[TO DO]:
In the records that follow, locate every line with "size" and extract it.

DATA RECORDS Block Start

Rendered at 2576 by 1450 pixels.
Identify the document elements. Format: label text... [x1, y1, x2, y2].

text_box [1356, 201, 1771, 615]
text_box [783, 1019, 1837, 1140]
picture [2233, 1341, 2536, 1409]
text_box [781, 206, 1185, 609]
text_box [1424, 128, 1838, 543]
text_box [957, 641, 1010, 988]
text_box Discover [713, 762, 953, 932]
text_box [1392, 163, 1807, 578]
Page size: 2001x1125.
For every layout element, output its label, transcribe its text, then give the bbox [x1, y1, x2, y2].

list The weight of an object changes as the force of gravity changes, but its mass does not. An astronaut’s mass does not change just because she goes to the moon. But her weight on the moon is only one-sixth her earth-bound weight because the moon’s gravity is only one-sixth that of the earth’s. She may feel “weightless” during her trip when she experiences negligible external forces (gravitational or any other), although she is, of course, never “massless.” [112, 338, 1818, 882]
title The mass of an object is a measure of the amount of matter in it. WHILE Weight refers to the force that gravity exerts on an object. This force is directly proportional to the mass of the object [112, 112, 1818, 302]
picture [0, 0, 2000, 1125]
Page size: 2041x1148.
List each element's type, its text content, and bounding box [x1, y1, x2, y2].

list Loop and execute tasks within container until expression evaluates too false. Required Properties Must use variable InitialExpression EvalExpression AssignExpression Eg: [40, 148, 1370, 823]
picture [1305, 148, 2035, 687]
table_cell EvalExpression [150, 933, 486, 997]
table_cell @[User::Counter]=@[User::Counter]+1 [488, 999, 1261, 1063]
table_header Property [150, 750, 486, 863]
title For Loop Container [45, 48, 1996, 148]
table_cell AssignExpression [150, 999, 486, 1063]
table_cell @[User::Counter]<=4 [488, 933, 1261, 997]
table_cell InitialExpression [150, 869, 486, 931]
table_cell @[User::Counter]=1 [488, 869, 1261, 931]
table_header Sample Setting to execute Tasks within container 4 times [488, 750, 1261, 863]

DATA RECORDS Block End

[EXERCISE SOLUTION]:
Page size: 2001x1125.
Page size: 2041x1148.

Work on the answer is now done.